Using system NCCL when building PyTorch from source

I’m trying to build PyTorch from source on an Ubuntu machine in a miniconda environment.

I’m trying to use the existing NCCL libraries installed on the system. I set the USE_SYSTEM_NCCL=1 but it still compiles and links with the NCCL submodule in the PyTorch repository.

I took a look at this issue - Use system NCCL library in PyTorch · Issue #32286 · pytorch/pytorch · GitHub which states that this is expected behavior. Is there any way to configure the build to use the system NCCL despite being built in a conda env? Or should I just build manually without conda? I don’t want to mess up any dependencies other users may have since this is a machine accessed by several users.

The env variable worked in the past properly and is now not needed anymore as we removed the third_party/nccl folder and now depend on the system NCCL installation. You could thus simply update your repository and rebuild as it’s the default behavior now.

Thanks for the reply! I checked out the v2.7.1 commit of PyTorch (e2d141db) before I ran the build and yet during my build. it pulled nccl into the third party folder. Do you think I’m doing something wrong? Please let me know if you need more specifics on my environment.
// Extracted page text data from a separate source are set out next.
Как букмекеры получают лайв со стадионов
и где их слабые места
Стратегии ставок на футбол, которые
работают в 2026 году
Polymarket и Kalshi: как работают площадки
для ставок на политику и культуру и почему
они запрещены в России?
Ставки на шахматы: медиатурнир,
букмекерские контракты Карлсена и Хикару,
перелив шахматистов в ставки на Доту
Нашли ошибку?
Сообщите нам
I now see that there is a function called git_checkout_nccl() which is called unconditionally in build_pytorch_libs in commit e2d141db that I have checked out. However, the later commits have added a check for the USE_SYSTEM_NCCL and USE_NCCL flags before calling it.

Additionally setting USE_SYSTEM_NCCL and USE_NCCL in my shell environment instead of in setup.py seems to correctly initialize the variables in my build.

This seems to have fixed my issue :slight_smile:

1 Like

Great! Thanks for confirming these env variables work for you, too!